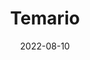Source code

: ---
layout: default
modal-id: 1
date: 2022-08-10
img: temario.png
title: Temario
alt: Temario (80€)
archivo_muestra: Muestra-temas.zip
project-date: Agosto 2022
client: Start Bootstrap
category: Web Development
description: Los 33 temas con los que obtuve la mejor nota de mi comunidad en la parte teórica. Los temas y su extensión están listos y preparados para memorizarse y poder ser redactados en 2h (incluyen introducción, conclusión y bibliografía). Los temas son el 2, 11, 12, 15, 16, 17, 18, 19, 23, 24, 25, 26, 27, 28, 29, 31, 32, 34, 35, 36, 38, 39, 40, 48, 49, 50, 51, 53, 61, 62, 63, 64 y 65. Simplemente estudiando estos temas te aseguras un 95,35% de probabilidad de sacar bola.
---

Task requirements: Please count the lines of the material above that contain the string "date", with uppercase and lowercase treated as different, and give only that number.

Result for this task: 2